するとクラーク先生は、次のようにおっしゃいました。
「私たちが伝道するのは、確かにキリストがお命じになったからです。しかし、それ以上に大切なことは、私たちの内側の問題です。罪人の私たちを愛して、私たちのために命を投げ出されたキリストに応えるために、私たちは伝道するのではないでしょうか。キリストに救われた喜びがあるからこそ、伝道せずにはおれないのではないでしょうか。私たちに何ができるのか、強制されてではなく、救いの喜びから考える必要があるのです。」
これを聞いて、頭をガツンと殴られたような気がしました。
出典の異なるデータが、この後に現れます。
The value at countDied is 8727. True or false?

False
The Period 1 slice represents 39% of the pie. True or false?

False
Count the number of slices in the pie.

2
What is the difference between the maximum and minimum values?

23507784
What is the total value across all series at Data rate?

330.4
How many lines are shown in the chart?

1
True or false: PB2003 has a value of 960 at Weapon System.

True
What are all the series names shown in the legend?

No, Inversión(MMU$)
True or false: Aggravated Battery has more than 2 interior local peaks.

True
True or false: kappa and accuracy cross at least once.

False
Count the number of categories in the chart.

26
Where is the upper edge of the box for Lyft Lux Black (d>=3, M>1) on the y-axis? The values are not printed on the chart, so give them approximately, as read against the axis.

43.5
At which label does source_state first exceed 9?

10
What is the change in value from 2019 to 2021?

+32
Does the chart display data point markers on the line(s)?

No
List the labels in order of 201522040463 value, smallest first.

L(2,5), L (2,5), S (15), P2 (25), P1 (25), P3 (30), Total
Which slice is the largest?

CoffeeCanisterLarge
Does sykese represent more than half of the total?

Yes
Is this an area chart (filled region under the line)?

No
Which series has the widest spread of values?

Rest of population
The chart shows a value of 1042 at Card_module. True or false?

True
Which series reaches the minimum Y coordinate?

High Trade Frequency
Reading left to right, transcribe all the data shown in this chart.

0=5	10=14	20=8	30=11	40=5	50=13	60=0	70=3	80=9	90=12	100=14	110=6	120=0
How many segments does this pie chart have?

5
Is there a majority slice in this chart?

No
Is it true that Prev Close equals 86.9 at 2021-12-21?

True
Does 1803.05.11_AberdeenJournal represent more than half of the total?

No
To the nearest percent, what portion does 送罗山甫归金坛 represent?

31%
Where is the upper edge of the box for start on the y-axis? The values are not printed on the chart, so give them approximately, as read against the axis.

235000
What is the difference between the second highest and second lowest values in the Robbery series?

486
伝道や奉仕ということの原点を改めて教えられたからです。それと同時に、学生時代にKGK運動で教えられた主体的に生きるということを改めて思い起こしました。その後、主体的に生きるということを考える度に、私はこの出来事を思い起こします。
キリスト者は、本来、「使われる人間」ではなく、「自ら動く人間」です。神に従うという一面はありますが、イエス・キリストの恵みに応えるという点で、御言葉を通して考え、「自ら動く人間」になることができるのです。
今、私を含めてKGK運動に関わる全ての者に求められていることは、この「自ら動く人間」になるということかもしれません。「あれはできない。これもできない」と言う前に、「誰かがやってくれるだろう」と思う前に、自分が何をなすべきか、自分に何ができるのか、しっかり考えようではありませんか。周囲の目を気にしたり、自分のことばかり考えたりするのではなく、時には犠牲を払うことを覚悟して、キリストに応えていく者でありたいと思います。どのような状況にあろうとも、小さな働きであろうとも、キリストは必ず私たちを祝福して用いてくださるはずです。